John Cheever, Gli Wapshot

St Botolphs non esiste. Nemmeno Travertine, Nangasakit, Pocamasset esistono. Le abbiamo cercate con attenzione sulle cartine più dettagliate del New England, del Massachusetts, su internet, sì perfino su internet: non abbiamo trovato nulla. Non una menzione, un riferimento indiretto, un indizio. St Botolphs nasce nella geografia dell’immaginazione di Cheever, è il teatro della sua personale rivisitazione della Genesi: una celebrazione della vita o un trattato su come concepire la gioia. Al centro della storia, e nella Storia – gravità immanente dell’imminenza, dell’azione che sfugge, la lingua incapace di tener passo all’intenzione di dire si è bloccata nella bocca –, la vicenda della famiglia Wapshot, gli epigoni del conservatorismo innovativo, della compostezza trasgressiva, i campioni del ricordo e del disprezzo. Loro sono per Cheever, sin dalla prime stesure in forma di racconti pubblicati nell’arco di quattro anni sul The New Yorker, una parabola ideale, un cantiere aperto, un laboratorio sofisticato per l’analisi l’autobiografia la riflessione, a maglie larghe naturalmente, un percorso tortuoso di tante vicende eppure una sola, tanti racconti che si intrecciano nell’arabesco delle pulsioni umane.
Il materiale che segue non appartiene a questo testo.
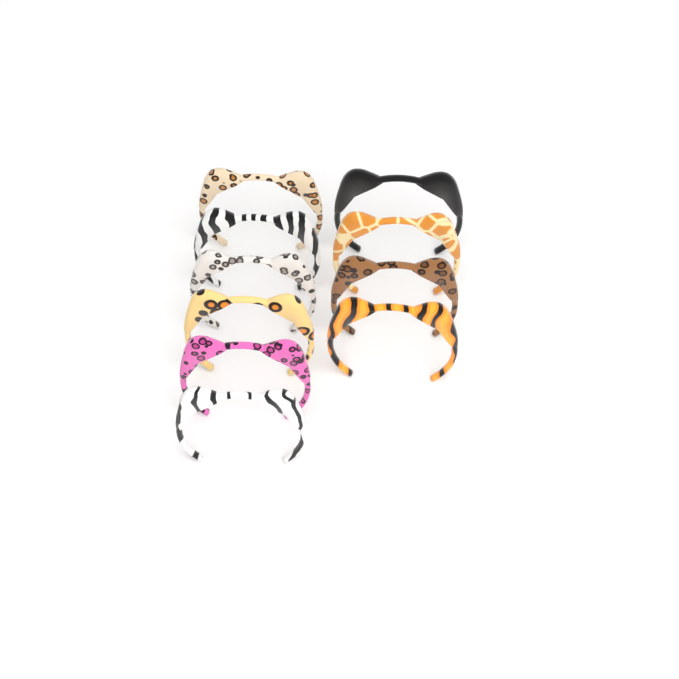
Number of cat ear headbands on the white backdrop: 10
Un tessuto di folli giri sulle giostre e bucce d’arancia trasportate a riva dal mare, di odori ogniddove, dell’imperturbabile incedere dell’angoscia nell’invadere gli sconfinati territori dell’anima. Il resto è sequenze, trasgressioni, colpa; sequenze, trasgressioni, colpa. E sogni. Pubblicato nel 1957 e vincitore del National Book Award, Gli Wapshot, primo romanzo di Cheever, prosegue idealmente ne Lo scandalo Wapshot prossimamente edito da Fandango.